▸ Recorded information:
============

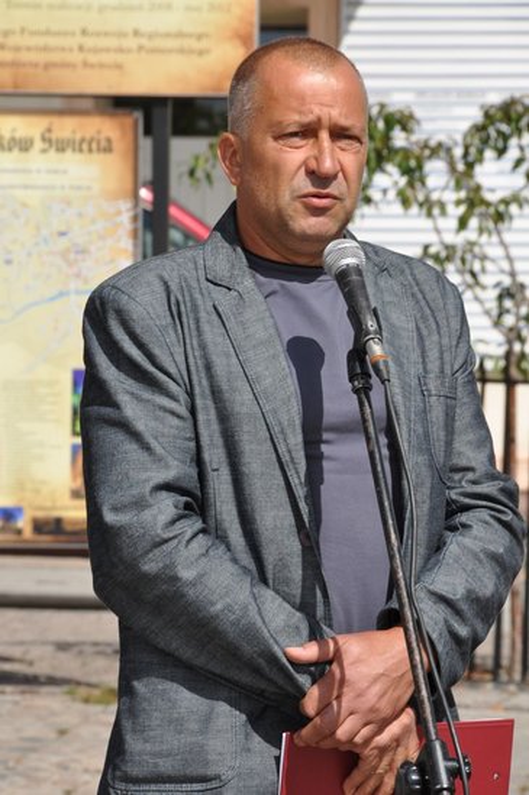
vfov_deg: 6.9
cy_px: 398
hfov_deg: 4.6
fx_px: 6625
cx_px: 264
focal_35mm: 300
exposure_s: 1/200
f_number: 18
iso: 200
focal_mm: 200
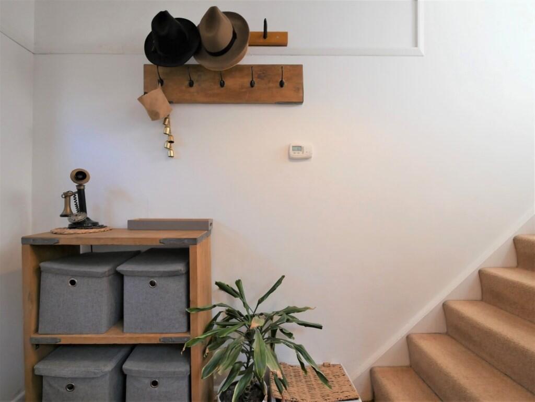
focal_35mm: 14
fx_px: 216
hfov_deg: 102.0
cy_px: 201
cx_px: 268
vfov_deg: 85.7
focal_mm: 7
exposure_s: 1/60
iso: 500
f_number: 4
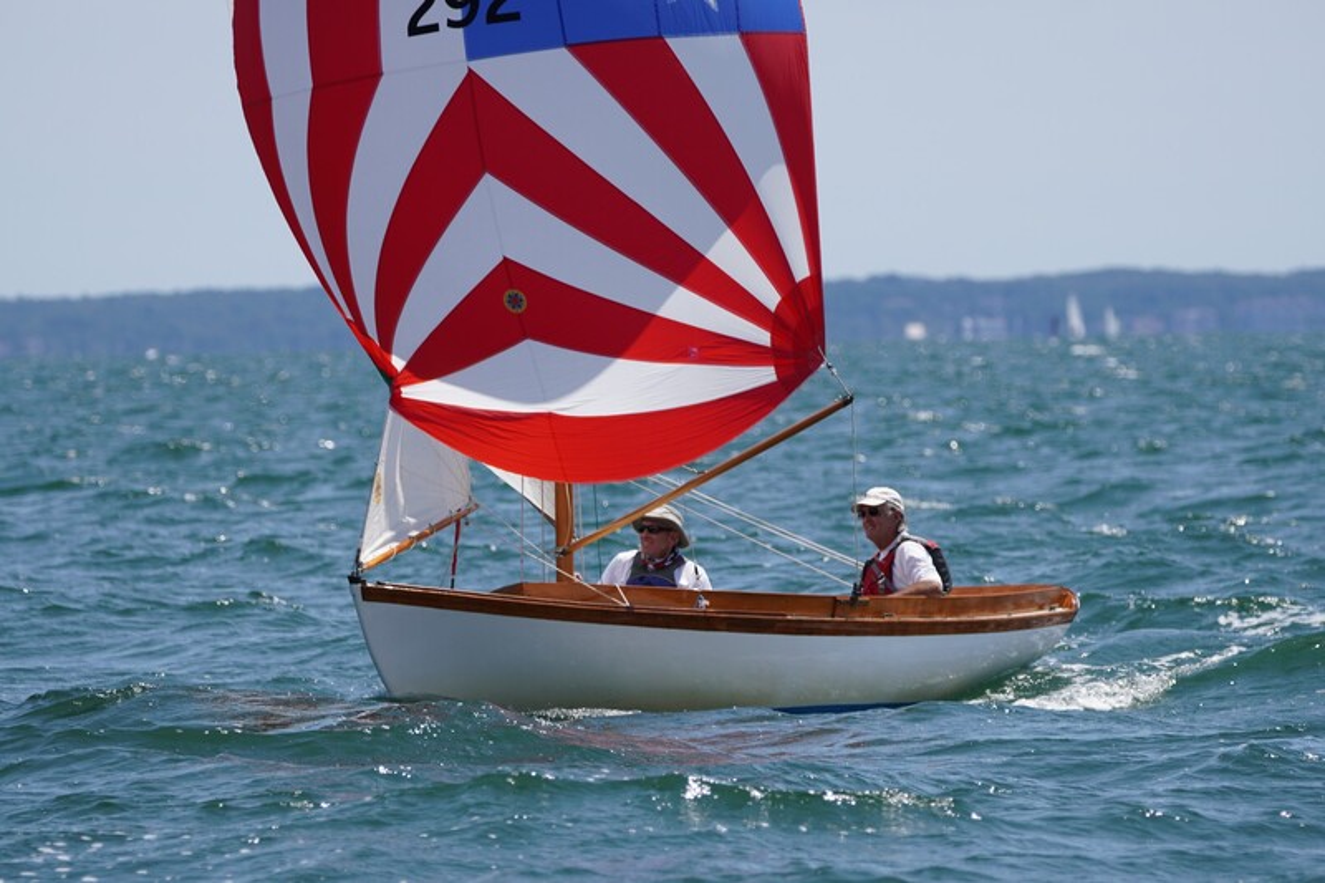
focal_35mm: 366
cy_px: 442
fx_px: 13467
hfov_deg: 5.6
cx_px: 662
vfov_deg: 3.8
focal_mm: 244
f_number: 5.6
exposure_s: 1/1250
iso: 200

============

▸ What to do:
Please reproduce all the material exactly. Pictures stay out of the copy.

▸ Answer space:
vfov_deg: 6.9
cy_px: 398
hfov_deg: 4.6
fx_px: 6625
cx_px: 264
focal_35mm: 300
exposure_s: 1/200
f_number: 18
iso: 200
focal_mm: 200
focal_35mm: 14
fx_px: 216
hfov_deg: 102.0
cy_px: 201
cx_px: 268
vfov_deg: 85.7
focal_mm: 7
exposure_s: 1/60
iso: 500
f_number: 4
focal_35mm: 366
cy_px: 442
fx_px: 13467
hfov_deg: 5.6
cx_px: 662
vfov_deg: 3.8
focal_mm: 244
f_number: 5.6
exposure_s: 1/1250
iso: 200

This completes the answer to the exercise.